In a detailed objection to the rules for machine voting, he said that this had been motivated by those who proposed the legislation as overcoming the subjectivity of the work of district election commissions, preventing controlled voting and electoral fraud.

But, asked Plevneliev, “how will this be achieved with no standards to fully ensure the confidentiality of the individual voter’s vote?”

He objected to the wording of the provisions on the record of the vote, saying that there should be written procedures to ensure that information on the receipt for machine voting would not reach “third persons”.

“It should be recognized that in the polling station, committee members and other voters, observers, advocates, representatives of political parties and coalitions and initiative committees may be in attendance.”

One of the cornerstones of the franchise is the secret vote, Plevneliev said.

The law must contain sufficient guarantees to voters that their votes would remain secret. The absence of such guarantees was inconsistent with article 10 of the constitution, which provides that elections must be by secret ballot.

Plevneliev also raised text in the transitional provisions amending rules on the direct participation of citizens in state and local governments.

Without mentioning the Bulgarian Socialist Party by name, Plevneliev said recently there had been public pledges by senior representatives of the parliamentary group whose mandate is to form a government (the BSP) that legislative changes would be proposed to facilitate the possibility for citizens to initiate referendums and to reduce the minimum voter turnout requirement for a referendum to be regarded as legally binding.

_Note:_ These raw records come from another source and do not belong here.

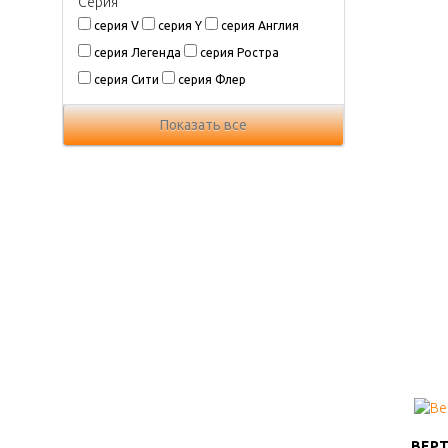
Серия
серия V
серия Y
серия Англия
серия Легенда
серия Ростра
серия Сити
серия Флер
Показать все
ВЕРТ
ВЕРТ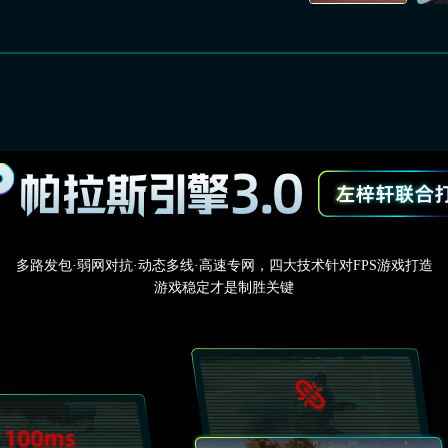
多路发包·弱网对抗·动态多线·高速专网，四大技术针对FPS游戏打造
游戏稳定才是制胜关键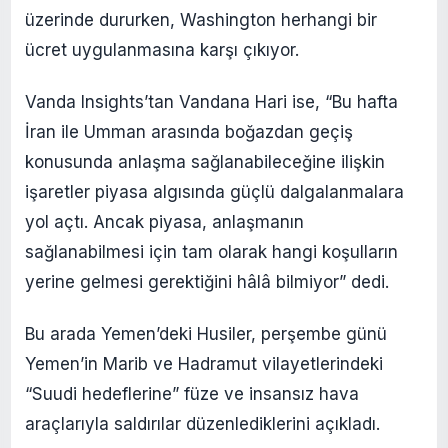
üzerinde dururken, Washington herhangi bir
ücret uygulanmasına karşı çıkıyor.
Vanda Insights’tan Vandana Hari ise, “Bu hafta
İran ile Umman arasında boğazdan geçiş
konusunda anlaşma sağlanabileceğine ilişkin
işaretler piyasa algısında güçlü dalgalanmalara
yol açtı. Ancak piyasa, anlaşmanın
sağlanabilmesi için tam olarak hangi koşulların
yerine gelmesi gerektiğini hâlâ bilmiyor” dedi.
Bu arada Yemen’deki Husiler, perşembe günü
Yemen’in Marib ve Hadramut vilayetlerindeki
“Suudi hedeflerine” füze ve insansız hava
araçlarıyla saldırılar düzenlediklerini açıkladı.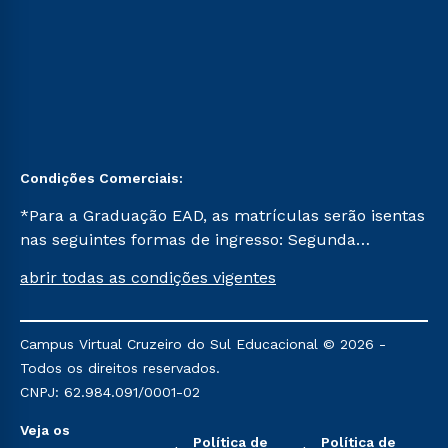
Condições Comerciais:
*Para a Graduação EAD, as matrículas serão isentas
nas seguintes formas de ingresso: Segunda
Graduação, Segunda Graduação 2.0 e Transferência.
abrir todas as condições vigentes
Já para as demais, a taxa de matrícula será de R$
49. *Para a Pós-graduação EAD, as ofertas
mencionadas são referentes aos cursos: Ensino
Campus Virtual Cruzeiro do Sul Educacional © 2026 -
Religioso, Geografia para a Docência e Metodologia
Todos os direitos reservados.
do Ensino de História: Questões Atuais.
CNPJ: 62.984.091/0001-02
Veja os
Política de
Política de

But, he said, at the same time the transitional and final provisions of the election code included amendments to the law on the direct participation of citizens in state and local govenrment “which create significant barriers to the implementation of the forms of direct democracy”.

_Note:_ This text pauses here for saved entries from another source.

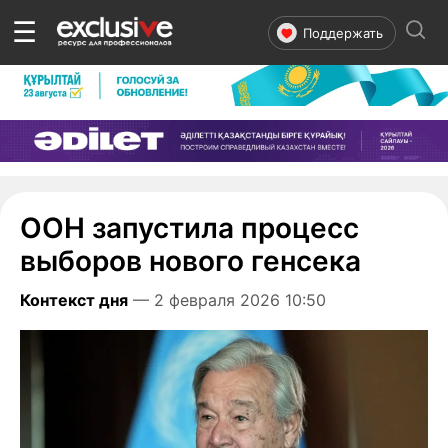
☰
Поддержать
ООН запустила процесс
выборов нового генсека
Контекст дня
— 2 февраля 2026 10:50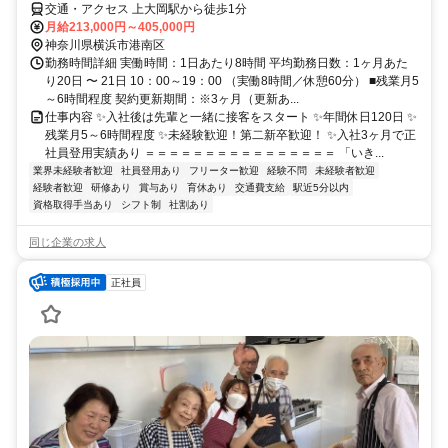
交通・アクセス 上大岡駅から徒歩1分
月給213,000円～405,000円
神奈川県横浜市港南区
勤務時間詳細 実働時間：1日あたり8時間 平均勤務日数：1ヶ月あた
り20日 〜 21日 10：00～19：00 （実働8時間／休憩60分） ■残業月5
～6時間程度 契約更新期間：※3ヶ月（更新あ...
仕事内容 ✨入社後は先輩と一緒に接客をスタート ✨年間休日120日 ✨
残業月5～6時間程度 ✨未経験歓迎！第二新卒歓迎！ ✨入社3ヶ月で正
社員登用実績あり ＝＝＝＝＝＝＝＝＝＝＝＝＝＝＝＝ 「いき...
業界未経験者歓迎
社員登用あり
フリーター歓迎
経験不問
未経験者歓迎
経験者歓迎
研修あり
賞与あり
育休あり
交通費支給
駅近5分以内
資格取得手当あり
シフト制
社割あり
同じ企業の求人
正社員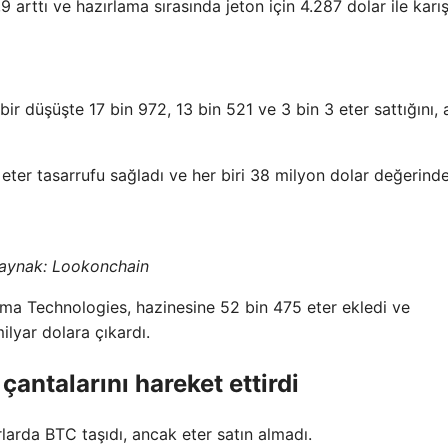
rttı ve hazırlama sırasında jeton için 4.287 dolar ile karıştı
ir düşüşte 17 bin 972, 13 bin 521 ve 3 bin 3 eter sattığını,
eter tasarrufu sağladı ve her biri 38 milyon dolar değerind
aynak:
Lookonchain
ırma Technologies, hazinesine 52 bin 475 eter ekledi ve
milyar dolara çıkardı.
çantalarını hareket ettirdi
rlarda BTC taşıdı, ancak eter satın almadı.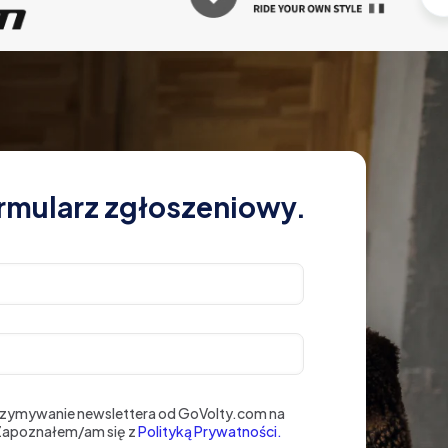
rmularz zgłoszeniowy.
rzymywanie newslettera od GoVolty.com na
 Zapoznałem/am się z
Polityką Prywatności.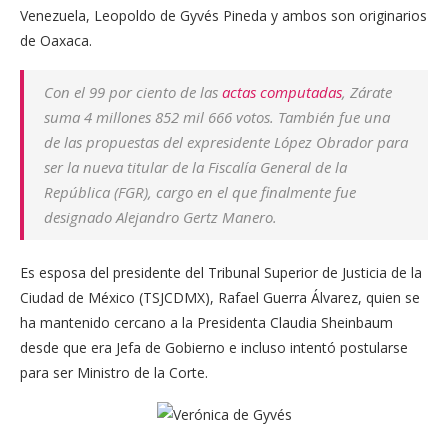
Venezuela, Leopoldo de Gyvés Pineda y ambos son originarios
de Oaxaca.
Con el 99 por ciento de las
actas computadas
, Zárate
suma 4 millones 852 mil 666 votos. También fue una
de las propuestas del expresidente López Obrador para
ser la nueva titular de la Fiscalía General de la
República (FGR), cargo en el que finalmente fue
designado Alejandro Gertz Manero.
Es esposa del presidente del Tribunal Superior de Justicia de la
Ciudad de México (TSJCDMX), Rafael Guerra Álvarez, quien se
ha mantenido cercano a la Presidenta Claudia Sheinbaum
desde que era Jefa de Gobierno e incluso intentó postularse
para ser Ministro de la Corte.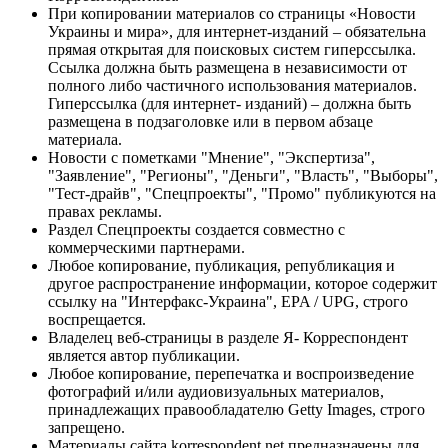
При копировании материалов со страницы «Новости
Украины и мира», для интернет-изданий – обязательна
прямая открытая для поисковых систем гиперссылка.
Ссылка должна быть размещена в независимости от
полного либо частичного использования материалов.
Гиперссылка (для интернет- изданий) – должна быть
размещена в подзаголовке или в первом абзаце
материала.
Новости с пометками "Мнение", "Экспертиза",
"Заявление", "Регионы", "Деньги", "Власть", "Выборы",
"Тест-драйв", "Спецпроекты", "Промо" публикуются на
правах рекламы.
Раздел Спецпроекты создается совместно с
коммерческими партнерами.
Любое копирование, публикация, републикация и
другое распространение информации, которое содержит
ссылку на "Интерфакс-Украина", EPA / UPG, строго
воспрещается.
Владелец веб-страницы в разделе Я- Корреспондент
является автор публикации.
Любое копирование, перепечатка и воспроизведение
фотографий и/или аудиовизуальных материалов,
принадлежащих правообладателю Getty Images, строго
запрещено.
Материалы сайта korrespondent.net предназначены для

Citizens who initiate various forms of direct participation – national and local referendums, national and local citizens’ general meeting of the population, will face fees and new bureaucratic requirements.

“Establishing requirements for the submission of the petition and in a structured electronic format will create additional difficulties in the implementation of the forms of direct citizen participation in the exercise of state power and local self-government . The introduction of this burdensome requirement will increase the time required for payment of the subscription, and can impede the realisation of the forms of direct democracy.”

The legal framework of direct democracy should facilitate citizens when they exercise their right to participate in referendums, Plevneliev said.

He said that according to the constitution, the public administration was supposed to work for the “will and interests of the nation”.

“It is unacceptable to create legislation which will facilitate the work of the administration at the expense of the will of the people in implementing forms of direct democracy,” Plevneliev said.

There was “no truer form of democracy than asking the people,” he said. The rules adopted were an obstacle to implementing popular sovereignty.

Finally, one of the articles returned was because of a discrepancy, referring to how the CEC is meant to calculate the distribution of seats – in one place the text refers to 32 multi-candidate constituencies but in another, it refers to 31.

“It is obvious that it is a factual error, but it will cause difficulties in the interpretation and application of the code. I therefore return the text to remove the error,” Plevneliev said.

In recent days, the BSP has underlined repeatedly that it will seek a vote in the National Assembly to overturn Plevneliev’s veto.

The code, however, will face at least one other challenge, as the Movement for Rights and Freedoms has said that it intends challenging in the Constitutional Court provisions limiting the franchise on the basis of a permanent residence qualification.